A monosyllable man, he was to the point.
“Hit”
“Ohh! u got hit by a cricket ball?”
Alright I have an imagination, but if one gets hit and that too on the collar bone it’s logical to think it’s from a cricket ball, na? Otherwise there is one more explanation.
My friends disagree and blame my overactive imagination. But let’s go on further.
“No. It’s just hit.”
I still am not satisfied.
“Yes. But hit by what?”
“Its just hit.”
“Love bite? No? Then hit by what?”
A few more of such conversations and I can pretend to be a gramophone with the needle stuck in the groove.
“Mangoes”
“Hit by mangoes?!”
He nodded with a smile.
I imagined him walking through an orchard and getting showered with mangoes; Nah that doesn’t make sense at all.
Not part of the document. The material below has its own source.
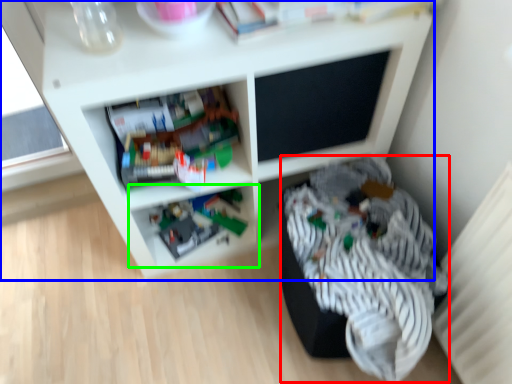
Question: Which object is positioned closest to clothing (highlighted by a red box)? Select from shelf (highlighted by a blue box) and shelf (highlighted by a green box).

Choices:
 (A) shelf
 (B) shelf

Answer: (A)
Love bite makes more sense.
But before I could repeat the previous sentence, he volunteered.
“I got a heat boil. Ate mangoes, lots of them. Got this huge boil. Had to get it surgically ruptured, cleaned and bandaged.”
Is that all? You have let me down! Love bite is so much more adventurous than a mango bite, na?
Alright, blame my colorful imagination.